Sofort als er kam, wurde Obike hereingeholt, während Rasul draußen zu warten hatte. Man sah Margreiter an, dass er Blut geleckt hatte, denn er übernahm jetzt das Fragen, während er Viktor anwies, so genau wie möglich zu protokollieren.

„Ihr Freund hat uns auf dem Plan gezeigt, welche Straße Sie in die Stadt und welchen Weg Sie wieder zurück zum Lager genommen haben. Damit wir die Sache abhaken können, ersuche ich Sie, uns ebenfalls zu beschreiben, wie Sie gegangen sind.“

Margreiter stand auf, ging auf die andere Seite des Tisches und hielt ihm den Plan hin, während er neben ihm stand und jede seiner Bewegungen beobachtete. Obike trat sichtbar der Schweiß auf die Stirn. Eine halbe Minute lang sah er verzweifelt auf das Papier.

„Ich kann nicht sagen, wie wir gegangen sind, ich kenne mich auf dieser Karte nicht aus und ich habe es auch vergessen.“

„Könnten Sie es rekonstruieren, wenn wir mit Ihnen den Weg gehen?“, fragte Margreiter.

„Nein, ich habe es vergessen“, entgegnete Obike.

Viktor sah seinen Gesichtsausdruck an, als er verzweifelt versuchte, der taktischen Übermacht der beiden Erhebungsbeamten zu trotzen. Es erkannte Angst darin, Enttäuschung und Hoffnungslosigkeit. Dennoch sagte sein Gefühl ihm etwas anderes als das, was die offensichtlichen Fakten nahe zu legen schienen.

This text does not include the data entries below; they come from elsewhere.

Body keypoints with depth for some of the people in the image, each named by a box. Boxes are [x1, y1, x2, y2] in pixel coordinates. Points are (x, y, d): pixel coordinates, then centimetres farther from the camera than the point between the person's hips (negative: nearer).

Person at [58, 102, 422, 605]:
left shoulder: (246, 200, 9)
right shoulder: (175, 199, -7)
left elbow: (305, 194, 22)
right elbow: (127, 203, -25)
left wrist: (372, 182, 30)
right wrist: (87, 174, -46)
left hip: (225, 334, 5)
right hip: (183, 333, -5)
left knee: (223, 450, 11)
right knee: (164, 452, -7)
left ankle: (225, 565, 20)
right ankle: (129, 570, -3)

Sie hatten hier zwei ausgebildete Mörder vor sich, die nicht willens waren, einfache Fragen zu beantworten, weil sie fürchteten, sich in Widersprüche zu verwickeln. Für eine Festnahme würde das eigentlich schon ausreichen und auf dem Revier würden sie sie dann ohne jede Frage weichkochen. Aber Viktor konnte es nicht glauben.

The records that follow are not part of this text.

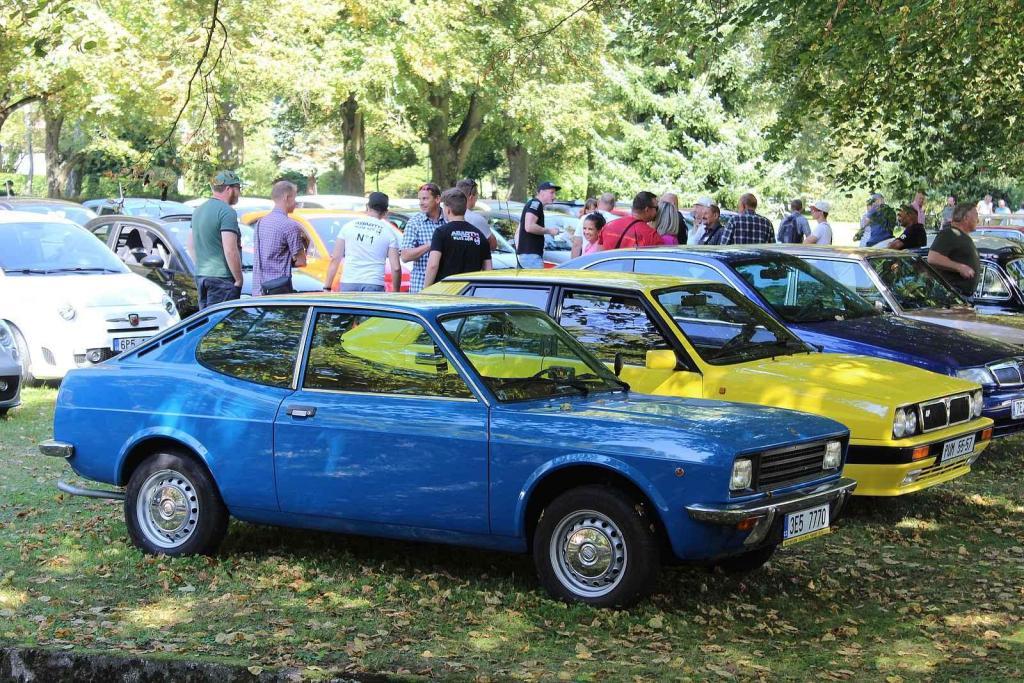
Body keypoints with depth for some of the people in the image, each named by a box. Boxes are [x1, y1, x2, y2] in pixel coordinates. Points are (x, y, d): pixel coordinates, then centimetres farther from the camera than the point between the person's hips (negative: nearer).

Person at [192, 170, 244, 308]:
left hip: (200, 275, 9)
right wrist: (239, 279, -13)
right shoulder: (227, 212, -14)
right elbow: (230, 251, -21)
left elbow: (192, 245, 22)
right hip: (222, 277, -9)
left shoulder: (199, 210, 15)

Plötzlich, ohne Vorwarnung, hielt Margreiter dem jungen Afrikaner ein Bild von Jacqueline Zeiringer hin.

„Haben Sie dieses Mädchen schon einmal gesehen?“, fragte er, so streng er konnte.

Obike zuckte so auffällig zusammen, dass er nicht ernsthaft glauben konnte, den Polizisten wäre dies entgangen.

„Nein“, sagte er unverzüglich, ohne darüber auch nur nachgedacht zu haben.

„Ihre Reaktion hat aber etwas anderes gesagt“, bemerkte Margreiter.

Schweigen von Obike.

Margreiter öffnete wieder die Tür und führte einen Wechsel bei den Befragten durch. Er zeigte auch Rasul das Bild, der angab, keine Ahnung zu haben, wer das sei. Er habe sie noch nie gesehen. Anschließend ließ er ihn wieder eine halbe Minute sitzen.

„Wissen Sie eigentlich, warum Sie beide hier sitzen?“, fragte er schließlich.

„Sie haben gesagt, dass es um ein Verbrechen geht, mehr weiß ich nicht“, antwortete Rasul mit undurchdringlicher Miene.

„Und haben Sie keine Idee, warum wir gerade Sie hier so lange befragen?“

„Nein!“

Es war offensichtlich, dass aus Rasul nur schwer etwas herauszubekommen sein würde. Margreiter, der das erkannt hatte, stellte ihm daraufhin plötzlich Fragen, die mit dem Verbrechen nichts zu tun hatten. Von wo genau er kam, was er in seiner Heimat gemacht habe. Schon vom Verlauf zu Beginn der Vernehmung hätte er eigentlich wissen müssen, dass Rasul in diesen Dingen nicht besonders redselig war. Viktor, der protokollierte, wusste zuerst mit Margreiters Vorgangsweise nichts anzufangen, bis er verstand. Es ging nicht um Rasul, aus dem war ohnehin nichts herauszukriegen. Margreiter wollte damit Obike weich kochen, der draußen wartete, und für den sich die Tür jederzeit wieder öffnen konnte. Je länger aber Rasul drinnen blieb, umso mehr musste er erzählt haben.